Muitos, querendo não tomar parte dessa briga idiota toda entre variantes teológicas que podem coexistir muito bem, mesmo sendo opostas e opostas entre si (o cristianismo encanta pela diversidade, não?), dizem que são “neutros” e usam a passagem bíblica onde Paulo repreende os coríntios que conflitavam entre si sobre quem seria o melhor pregador e se diziam discípulos do que consideravam melhor, fosse Paulo, fosse Apolo. Segue abaixo a repreensão de Paulo:
Porque, dizendo um: Eu sou de Paulo; e outro: Eu de Apolo; porventura não sois carnais?
Pois, quem é Paulo, e quem é Apolo, senão ministros pelos quais crestes, e conforme o que o Senhor deu a cada um? (1 Cor 3:4,5)
Dizem que ao tomar partido entre Calvinismo e Arminianismo, estamos nos comportando como os coríntios que tinham esse tipo de divisão. Bom, essa não é a verdade. Vejamos.

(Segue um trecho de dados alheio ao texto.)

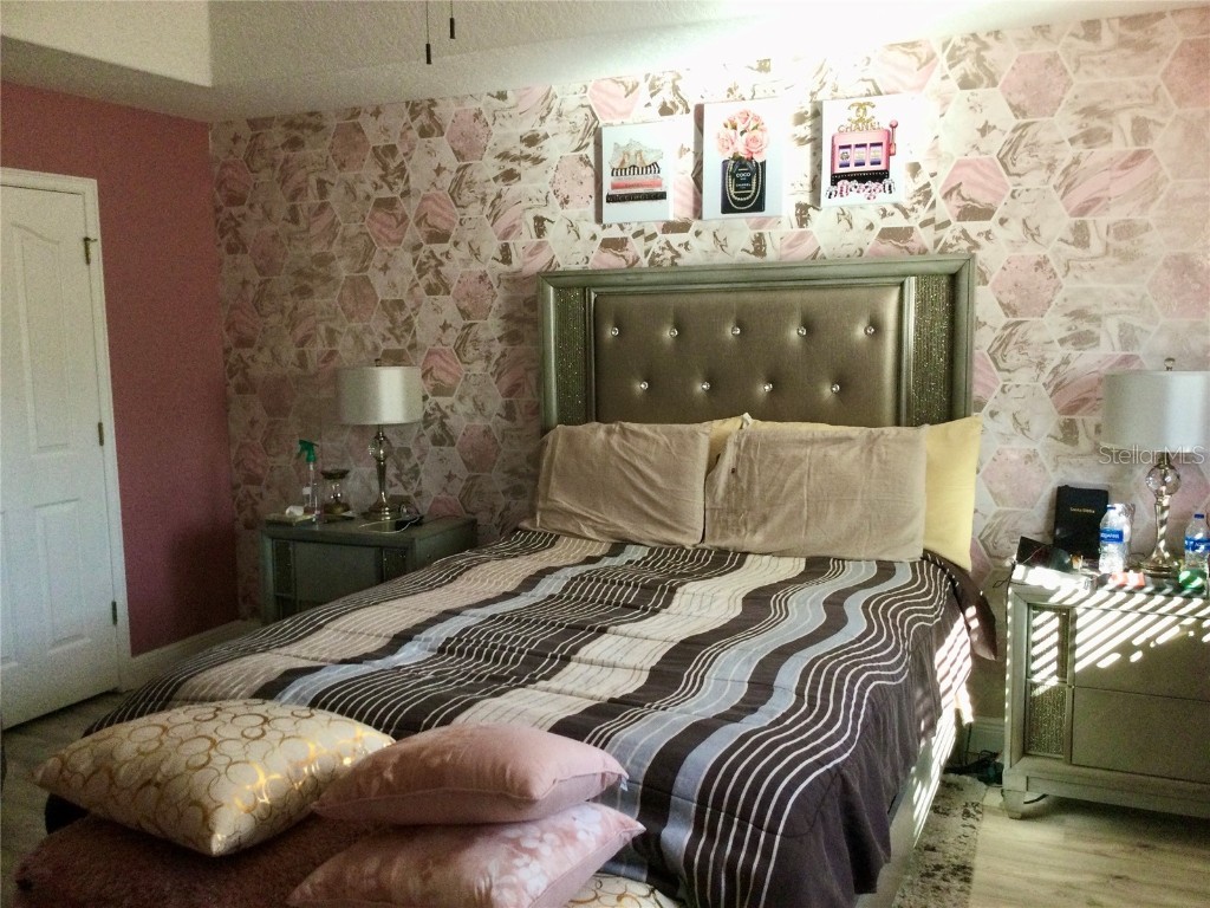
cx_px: 605
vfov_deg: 45.4
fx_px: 1084
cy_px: 454
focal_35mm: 31
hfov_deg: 58.4
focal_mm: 3.3
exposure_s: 1/30
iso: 100
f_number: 2.4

Nem “Calvinismo”, nem “Arminianismo”, são doutrinas baseadas nas pessoas “Calvino” e “Armínio” respectivamente. “Calvinismo” e “Arminianismo” eram xingamentos que surgiram na época em que houve esse debate sobre salvação monergista ou sinergista e soberania divina total ou parcial. Os batistas calvinistas, por exemplo, como John Piper, John MacArthur, Spurgeon e outros, discordam de Calvino sobre a Ceia do Senhor (que para o batista é um memorial, seguindo a linha de Zwinglio) e do batismo infantil por aspersão (os batistas batizam adultos por imersão). O modelo eclesiástico dos calvinistas presbiterianos, congregacionais, batistas e Anglicanos também têm suas diferenças do defendido por Calvino. Tais são chamados de calvinistas por causa da nossa crença na fé reformada, na TULIP e nos 5 pontos da fé reformada (hoje chamada de “calvinista”). Sendo assim, dizer que calvinistas são seguidores de Calvino é um equívoco muito grande. Pergunte a um calvinista se ele leu todo o material deixado por Calvino, ou pelo menos as “Institutas”, obra mais célebre de João Calvino; você vai se surpreender com a quantidade de calvinistas que nem nem sequer sabem qual era a teologia do próprio Calvino, mas só conhecem a teologia de outros pregadores e teólogos calvinistas de bem depois de Calvino. Biblicamente e historicamente, sempre houve muita liberdade de discordar do que esse homem (usado por Deus, mas ainda homem) falou; apesar de realmente haver sim focos de idolatria nesse grupo teológico do protestantismo.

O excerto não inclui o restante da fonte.